Task description =>
Answer these questions using the passage below about Louisiana's Bib Gourmand restaurants:
1. How many Louisiana restaurants hold a Bib Gourmand rating as of the 2025 Michelin Guide?
2. Which Michelin guide covers Louisiana restaurants?
3. In what city are all of the state's Bib Gourmand restaurants currently located?

As of the 2025 Michelin Guide, there are 11 restaurants in Louisiana with a Bib Gourmand rating. Louisiana restaurants are reviewed as part of the American South guide, which began assessing restaurants in the state in 2025. While Michelin reviews restaurants in the entire state, all Bib Gourmand designated restaurants are currently located in New Orleans.

(Recorded data)
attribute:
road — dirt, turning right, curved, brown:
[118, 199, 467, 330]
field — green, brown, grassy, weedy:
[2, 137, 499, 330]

Answer space =>
1. 11
2. The American South guide
3. New Orleans